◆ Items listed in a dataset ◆
•••••
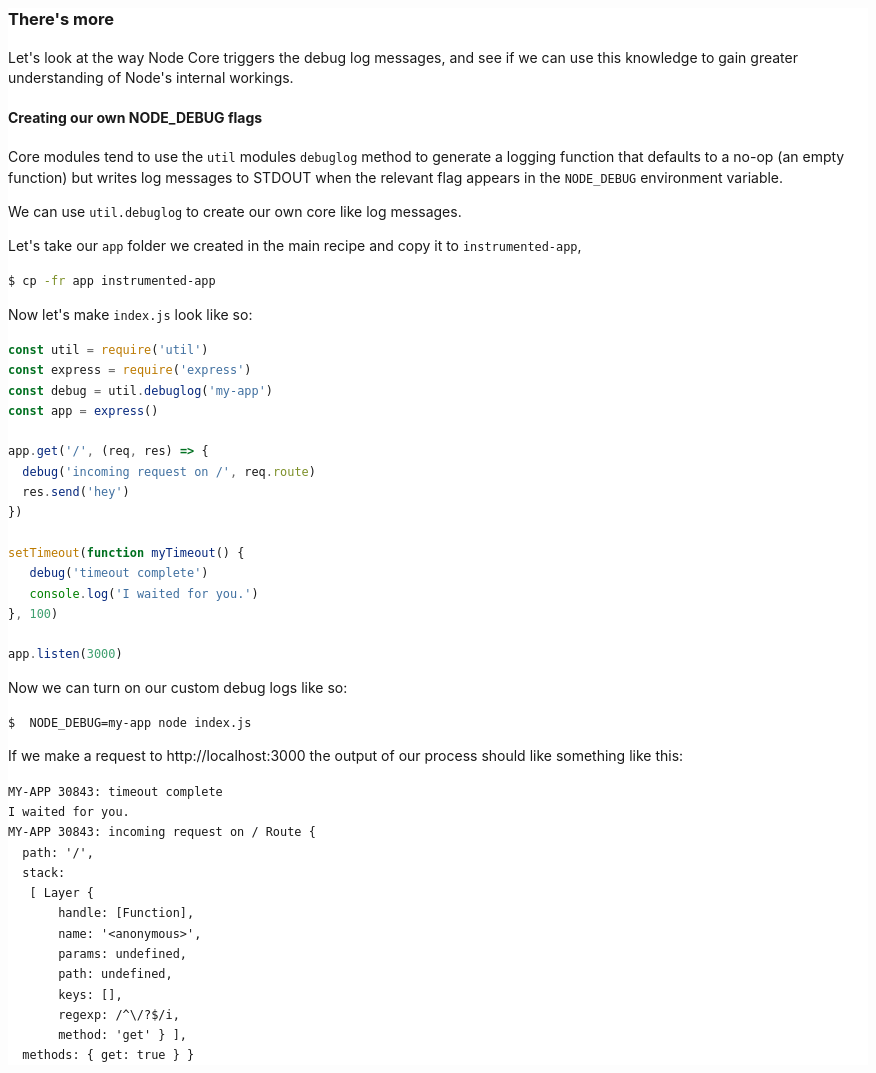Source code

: 
### There's more

Let's look at the way Node Core triggers the debug log messages,
and see if we can use this knowledge to gain greater understanding
of Node's internal workings.

#### Creating our own NODE_DEBUG flags

Core modules tend to use the `util` modules `debuglog` method to 
generate a logging function that defaults to a no-op (an empty
function) but writes log messages to STDOUT when the relevant
flag appears in the `NODE_DEBUG` environment variable.

We can use `util.debuglog` to create our own core like log messages.

Let's take our `app` folder we created in the main recipe and
copy it to `instrumented-app`,

```sh
$ cp -fr app instrumented-app
```

Now let's make `index.js` look like so:

```js
const util = require('util')
const express = require('express')
const debug = util.debuglog('my-app')
const app = express()

app.get('/', (req, res) => {
  debug('incoming request on /', req.route)
  res.send('hey')
})

setTimeout(function myTimeout() { 
   debug('timeout complete')
   console.log('I waited for you.')
}, 100)

app.listen(3000)
```

Now we can turn on our custom debug logs like so:

```sh
$  NODE_DEBUG=my-app node index.js
```

If we make a request to http://localhost:3000 the output of our process 
should like something like this:

```
MY-APP 30843: timeout complete
I waited for you.
MY-APP 30843: incoming request on / Route {
  path: '/',
  stack:
   [ Layer {
       handle: [Function],
       name: '<anonymous>',
       params: undefined,
       path: undefined,
       keys: [],
       regexp: /^\/?$/i,
       method: 'get' } ],
  methods: { get: true } }
```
•••••
◆ YOUR ASSIGNMENT ◆
Reproduce every line above word for word; no images.

◆ WRITTEN SOLUTION ◆
Source code

: 
### There's more

Let's look at the way Node Core triggers the debug log messages,
and see if we can use this knowledge to gain greater understanding
of Node's internal workings.

#### Creating our own NODE_DEBUG flags

Core modules tend to use the `util` modules `debuglog` method to 
generate a logging function that defaults to a no-op (an empty
function) but writes log messages to STDOUT when the relevant
flag appears in the `NODE_DEBUG` environment variable.

We can use `util.debuglog` to create our own core like log messages.

Let's take our `app` folder we created in the main recipe and
copy it to `instrumented-app`,

```sh
$ cp -fr app instrumented-app
```

Now let's make `index.js` look like so:

```js
const util = require('util')
const express = require('express')
const debug = util.debuglog('my-app')
const app = express()

app.get('/', (req, res) => {
  debug('incoming request on /', req.route)
  res.send('hey')
})

setTimeout(function myTimeout() { 
   debug('timeout complete')
   console.log('I waited for you.')
}, 100)

app.listen(3000)
```

Now we can turn on our custom debug logs like so:

```sh
$  NODE_DEBUG=my-app node index.js
```

If we make a request to http://localhost:3000 the output of our process 
should like something like this:

```
MY-APP 30843: timeout complete
I waited for you.
MY-APP 30843: incoming request on / Route {
  path: '/',
  stack:
   [ Layer {
       handle: [Function],
       name: '<anonymous>',
       params: undefined,
       path: undefined,
       keys: [],
       regexp: /^\/?$/i,
       method: 'get' } ],
  methods: { get: true } }
```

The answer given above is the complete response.